FREEMAN: Danny Freeman, CNN, Warren, Pennsylvania.


SOLOMON: Quick hits across America now.

An hours-long standoff at the Caesars Palace Resort in Las Vegas Tuesday ends with a suspect arrested and a hostage freed. Police say a man threw several items at the top floor window before he was finally arrested.

A former follower of Charlie Manson, Leslie Van Houten, has been released from a Californian prison after 53 years behind bars to a three-year parole terms. She was part of the Manson family.

And a jury has decided to respect of the 2014 will signed by Aretha Franklin. It was found under a sofa cushion after her death in 2018. Her sons were fighting over how her estate should be divided.

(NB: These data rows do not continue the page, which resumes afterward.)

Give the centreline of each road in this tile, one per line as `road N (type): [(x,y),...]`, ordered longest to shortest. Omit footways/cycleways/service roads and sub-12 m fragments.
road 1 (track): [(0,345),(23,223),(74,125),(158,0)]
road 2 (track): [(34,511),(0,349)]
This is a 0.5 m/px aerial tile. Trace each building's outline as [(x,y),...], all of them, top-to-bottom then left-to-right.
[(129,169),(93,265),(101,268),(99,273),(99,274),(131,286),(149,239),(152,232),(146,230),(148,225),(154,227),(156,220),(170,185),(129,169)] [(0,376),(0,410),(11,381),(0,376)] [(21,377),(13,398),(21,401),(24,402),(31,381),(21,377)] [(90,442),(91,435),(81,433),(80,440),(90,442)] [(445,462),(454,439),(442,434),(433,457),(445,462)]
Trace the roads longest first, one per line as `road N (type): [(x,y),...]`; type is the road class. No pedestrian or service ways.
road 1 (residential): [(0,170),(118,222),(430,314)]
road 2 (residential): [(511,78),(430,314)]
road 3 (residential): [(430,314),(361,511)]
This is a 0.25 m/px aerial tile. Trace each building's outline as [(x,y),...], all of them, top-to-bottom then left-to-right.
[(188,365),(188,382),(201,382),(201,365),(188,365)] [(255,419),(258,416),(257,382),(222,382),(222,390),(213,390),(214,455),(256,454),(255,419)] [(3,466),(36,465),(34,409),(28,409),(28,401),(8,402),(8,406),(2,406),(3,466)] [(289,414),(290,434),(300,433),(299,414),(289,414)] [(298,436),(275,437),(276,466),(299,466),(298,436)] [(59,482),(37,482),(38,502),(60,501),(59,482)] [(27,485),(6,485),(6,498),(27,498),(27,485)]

Well, coming up for us, did Chinese spies hack into U.S. government emails? And two Russian generals killed over two consecutive days. What does it mean for the Russian military?

We'll be right back.



SOLOMON: Welcome back.

Ukraine's military is reporting that it shot down 11 Iranian made drones that Russia launched earlier this morning as Ukraine continues its slow counter offensive and the east.

Meantime, a former Russian for submarine commander was shot to death while jogging Monday. According to state media, he may have been targeted via a popular running app.

CNN's Clare Sebastian joins us live from London.

So, Clare, Ukrainian officials are also saying that a second Russian commander was also killed, this one happening in the Zaporizhzhia region on Tuesday. That's two commanders in two days, what are you learning here?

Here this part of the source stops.